Origins and control of the polarization splitting in exciton-polaritons microwires

TL;DR

This study investigates how anisotropic internal strains in 1D microcavities cause polarization-dependent energy splitting in exciton-polaritons, revealing tunable polarization states without dependence on wire width.

Contribution

It provides a detailed experimental analysis and a mechanical model explaining the origin and control of polarization splitting in exciton-polariton microwires.

Findings

Polarization splitting up to 1 meV observed in the lowest polariton branch.

Splitting results from anisotropic strains, not thermal effects.

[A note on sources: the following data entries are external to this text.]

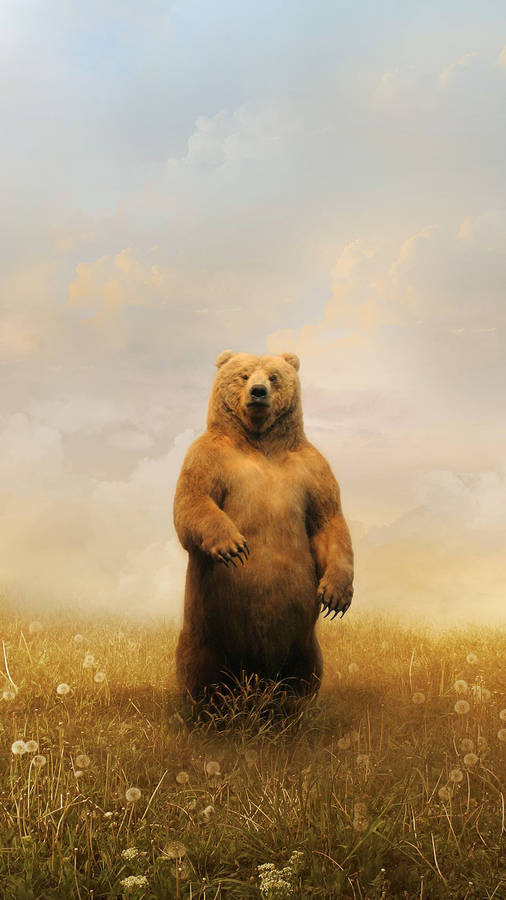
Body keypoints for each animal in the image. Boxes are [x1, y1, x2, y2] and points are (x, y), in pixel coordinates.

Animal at [173, 350, 353, 704]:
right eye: (243, 375)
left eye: (273, 376)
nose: (258, 392)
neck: (259, 441)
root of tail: (255, 678)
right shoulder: (208, 457)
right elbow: (192, 501)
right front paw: (233, 546)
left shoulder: (312, 469)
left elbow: (328, 520)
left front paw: (336, 596)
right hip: (205, 632)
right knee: (200, 672)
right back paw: (207, 709)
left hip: (303, 642)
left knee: (304, 674)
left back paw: (291, 707)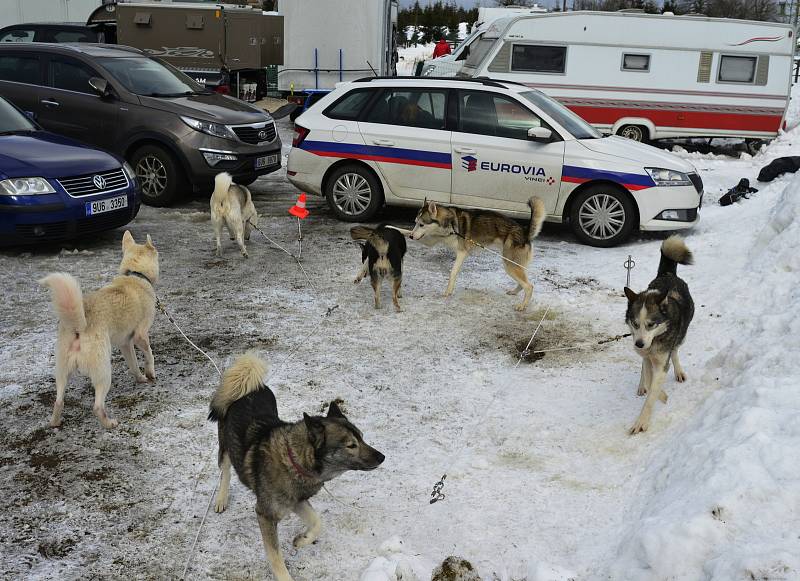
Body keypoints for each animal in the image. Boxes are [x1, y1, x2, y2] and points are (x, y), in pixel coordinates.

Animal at [38, 229, 160, 428]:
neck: (134, 274)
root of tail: (79, 326)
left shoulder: (126, 344)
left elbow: (133, 365)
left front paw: (141, 378)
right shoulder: (140, 336)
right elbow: (149, 355)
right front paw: (150, 374)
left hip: (62, 371)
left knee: (58, 401)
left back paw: (55, 422)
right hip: (103, 371)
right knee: (97, 406)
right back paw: (109, 423)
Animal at [206, 352, 382, 576]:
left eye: (362, 437)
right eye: (351, 445)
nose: (382, 457)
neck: (293, 460)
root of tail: (249, 385)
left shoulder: (297, 501)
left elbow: (318, 521)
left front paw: (302, 539)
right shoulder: (265, 515)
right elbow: (275, 557)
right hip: (225, 445)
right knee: (226, 470)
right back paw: (221, 498)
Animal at [624, 233, 692, 432]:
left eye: (651, 324)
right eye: (635, 323)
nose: (639, 344)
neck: (654, 340)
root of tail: (667, 274)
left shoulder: (661, 359)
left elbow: (655, 383)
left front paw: (642, 422)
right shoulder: (646, 354)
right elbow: (649, 378)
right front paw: (659, 393)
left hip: (681, 335)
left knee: (675, 351)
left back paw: (678, 371)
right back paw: (642, 385)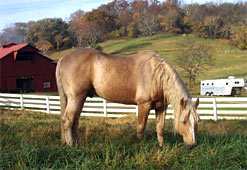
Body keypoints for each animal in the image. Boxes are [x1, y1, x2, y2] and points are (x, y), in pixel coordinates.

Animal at [56, 47, 201, 147]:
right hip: (76, 97)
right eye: (183, 121)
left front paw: (161, 146)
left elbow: (160, 128)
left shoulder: (161, 107)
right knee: (67, 120)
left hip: (80, 98)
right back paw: (71, 145)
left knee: (74, 121)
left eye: (197, 121)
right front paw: (140, 145)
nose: (192, 145)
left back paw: (76, 142)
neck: (156, 75)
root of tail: (63, 58)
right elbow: (141, 127)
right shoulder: (144, 105)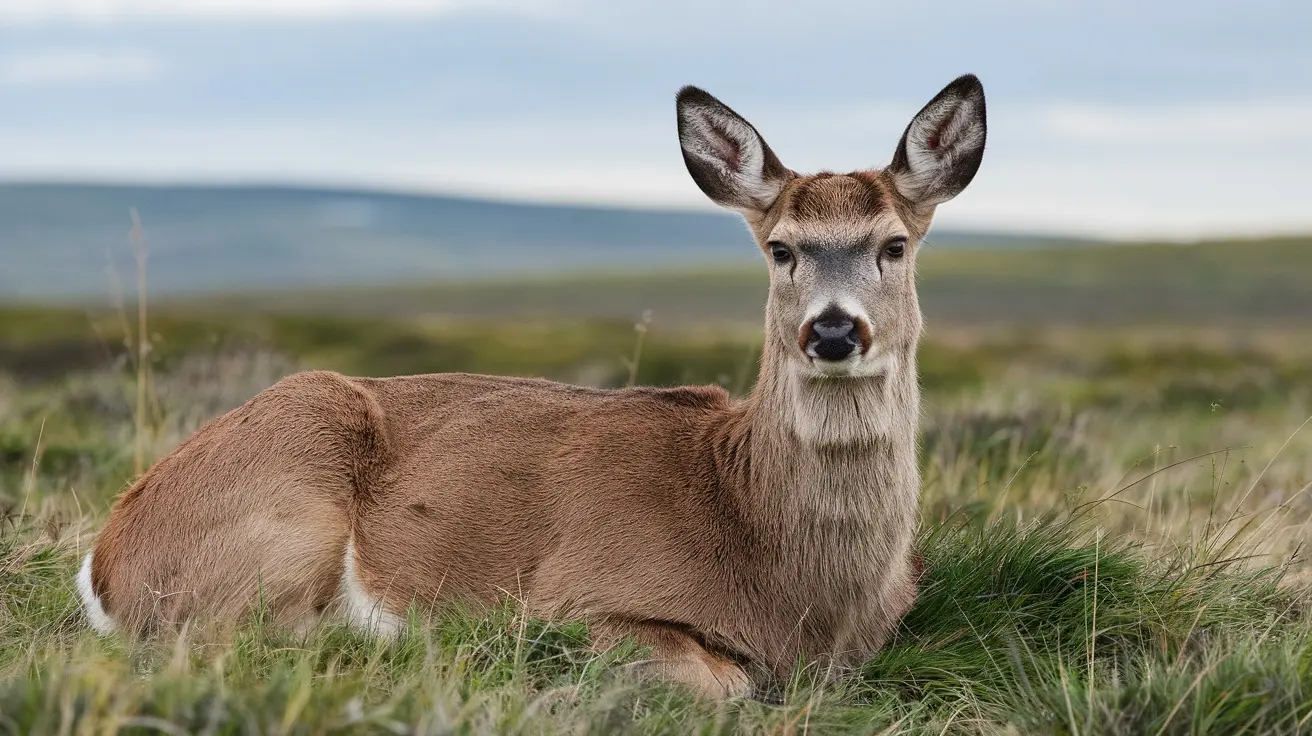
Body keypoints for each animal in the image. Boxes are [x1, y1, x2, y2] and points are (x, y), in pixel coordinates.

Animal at [76, 76, 986, 697]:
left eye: (895, 244)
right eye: (782, 248)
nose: (833, 331)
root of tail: (106, 559)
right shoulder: (574, 598)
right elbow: (721, 681)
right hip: (277, 511)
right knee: (246, 640)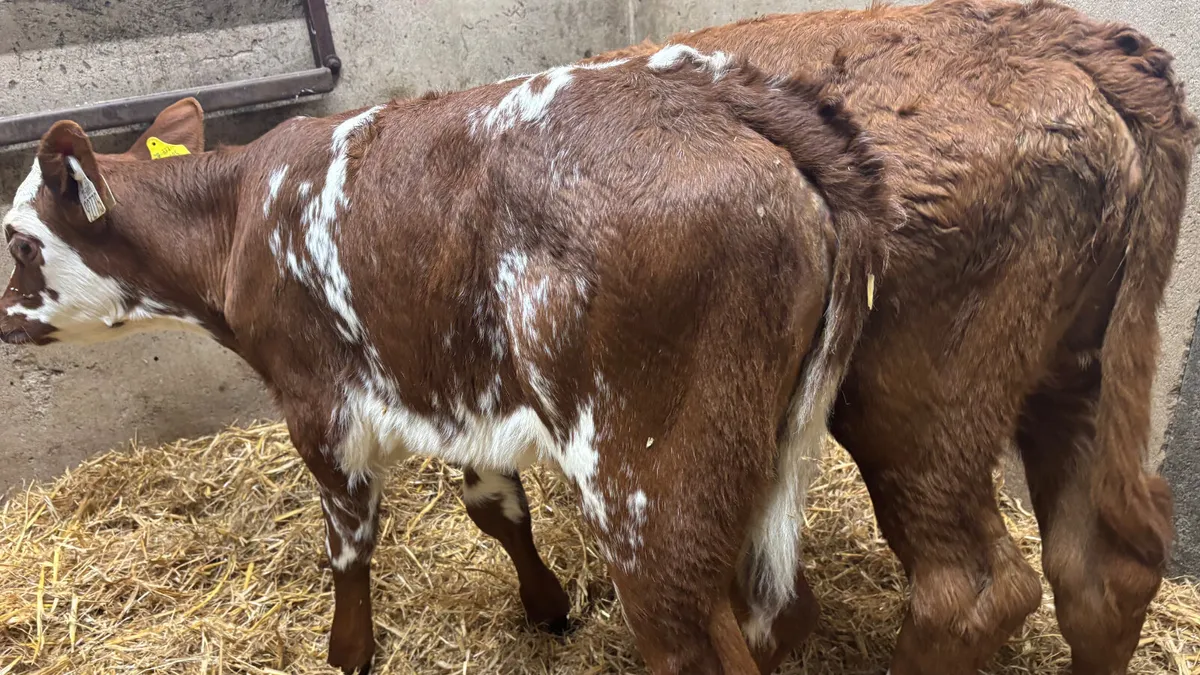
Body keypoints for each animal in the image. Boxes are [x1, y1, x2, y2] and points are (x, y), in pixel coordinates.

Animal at [0, 48, 896, 674]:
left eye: (19, 241)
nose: (3, 318)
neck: (237, 215)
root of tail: (720, 94)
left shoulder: (319, 406)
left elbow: (350, 541)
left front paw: (348, 652)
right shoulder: (462, 392)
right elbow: (497, 508)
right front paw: (547, 605)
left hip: (643, 478)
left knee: (691, 636)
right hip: (752, 453)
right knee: (781, 609)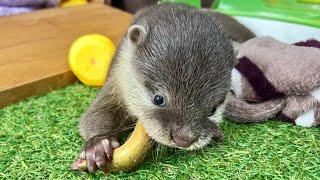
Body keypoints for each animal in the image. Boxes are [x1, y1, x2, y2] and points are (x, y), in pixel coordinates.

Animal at [75, 2, 255, 172]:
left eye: (212, 110)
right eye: (158, 99)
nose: (184, 139)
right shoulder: (116, 82)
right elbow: (95, 114)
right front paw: (98, 145)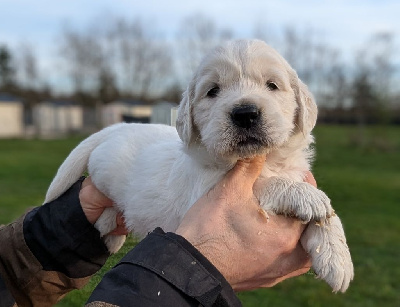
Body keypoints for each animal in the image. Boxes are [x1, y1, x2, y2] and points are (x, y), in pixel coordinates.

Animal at [45, 39, 354, 294]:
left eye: (272, 85)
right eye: (213, 91)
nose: (245, 114)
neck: (260, 159)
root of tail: (116, 127)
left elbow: (329, 217)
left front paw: (337, 259)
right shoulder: (207, 189)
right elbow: (266, 183)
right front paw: (309, 197)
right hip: (105, 176)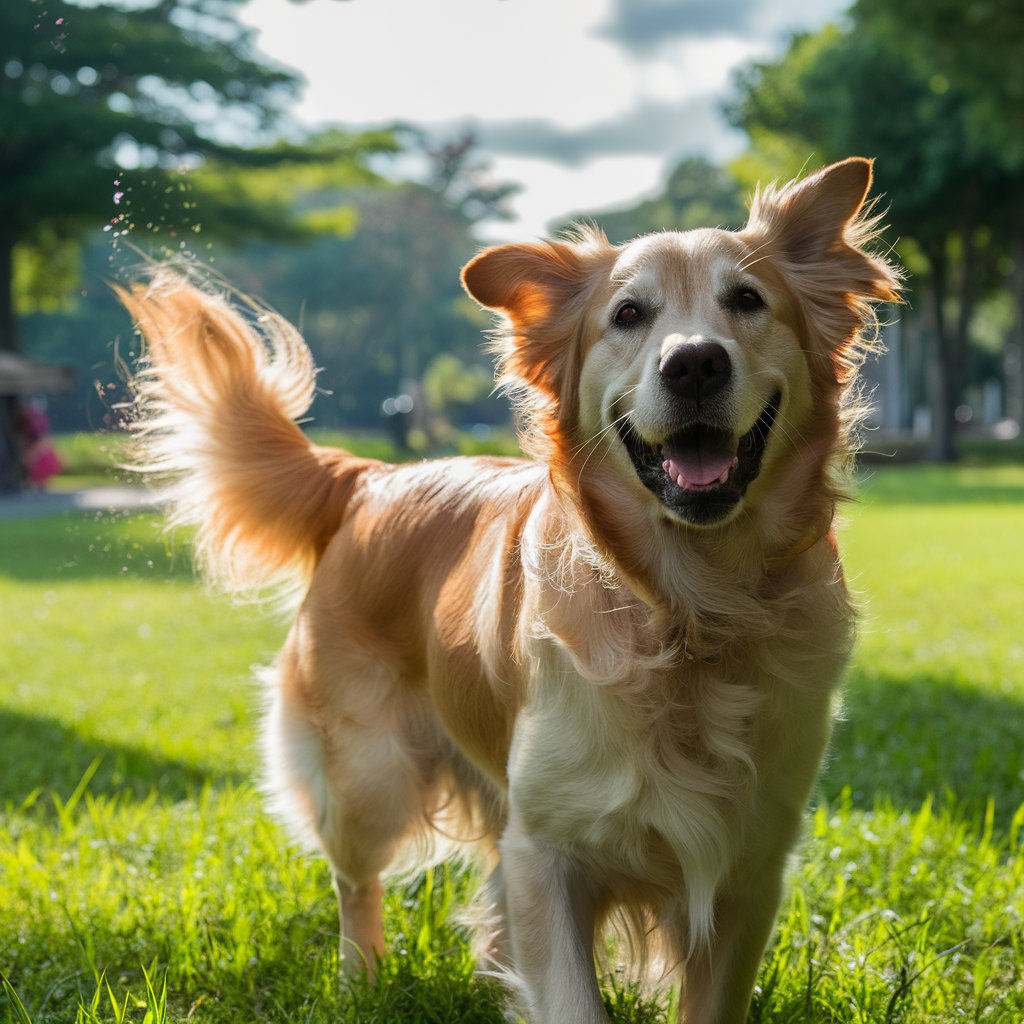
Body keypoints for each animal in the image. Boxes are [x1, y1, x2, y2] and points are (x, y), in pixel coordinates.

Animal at [119, 153, 897, 1024]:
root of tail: (371, 476)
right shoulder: (545, 851)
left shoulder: (749, 863)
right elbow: (569, 997)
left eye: (748, 300)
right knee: (356, 882)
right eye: (629, 314)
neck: (686, 609)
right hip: (367, 774)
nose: (694, 362)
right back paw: (361, 982)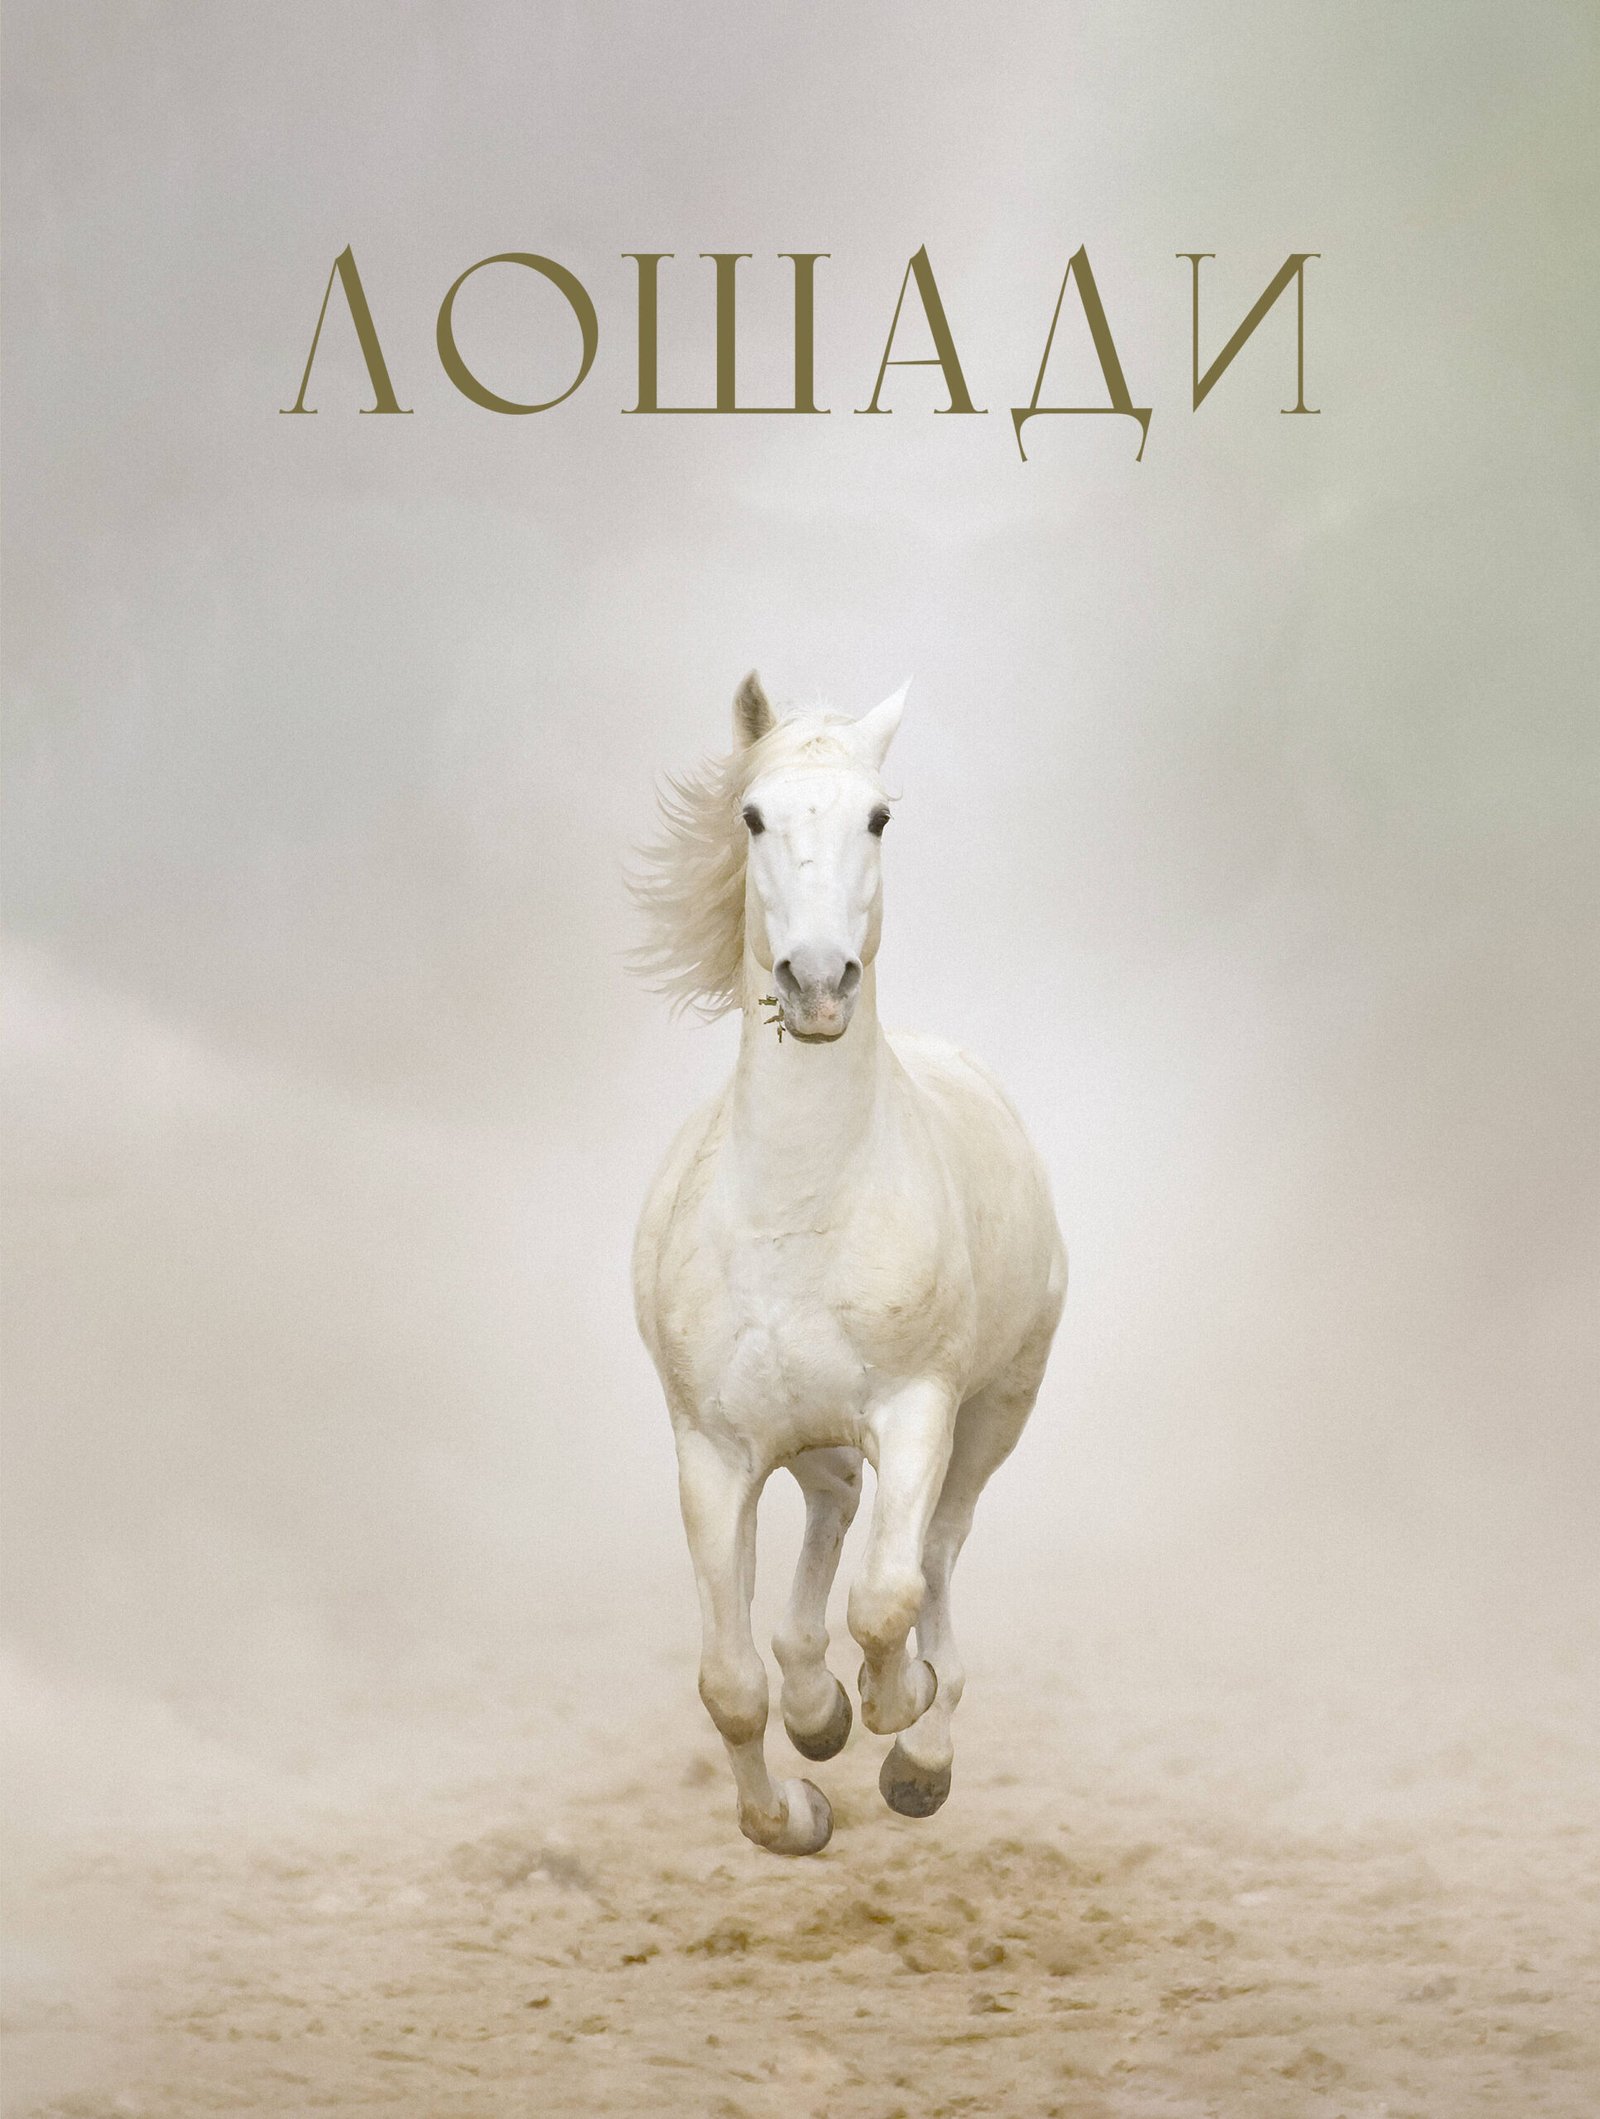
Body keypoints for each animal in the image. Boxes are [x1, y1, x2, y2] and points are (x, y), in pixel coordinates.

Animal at [631, 673, 1066, 1856]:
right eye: (752, 816)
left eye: (878, 817)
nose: (819, 982)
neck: (801, 1210)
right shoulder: (712, 1452)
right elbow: (729, 1683)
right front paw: (794, 1805)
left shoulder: (916, 1410)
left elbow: (888, 1598)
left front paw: (895, 1712)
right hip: (811, 1437)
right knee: (829, 1514)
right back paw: (818, 1705)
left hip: (994, 1414)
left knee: (938, 1554)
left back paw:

Splitting and polarization can be tuned via exciton-photon detuning.

Abstract

We report on the experimental investigation of the polarization-dependent energy splitting in the lower exciton-polariton branches of a 1D microcavity. The splitting observed for the lowest branch can reach up to 1 meV. It does not result from low temperature thermal constraints but from anisotropic mechanical internal strains induced by etching. Those strains remove the degeneracy both in the photonic ($\delta E_{\mathrm{ph}}$) and excitonic ($\delta E_{\mathrm{exc}}$) components of the polariton but also in the photon-exciton coupling ($\delta\Omega$). Those three contributions are accurately infered from experimental data. It appears that the sign and magnitude of the polarization splitting as well as the linear polarization of the corresponding polariton eigenstates can be tuned through the bare exciton-photon detuning. Moreover, no dependence on the width of the wire (from 3 to 7 $\mathrm{\mu}$m) is observed. We propose a mechanical model explaining the universality of those observations paving the way to the engineering of polarization eigenstates in microwires exciton-polaritons.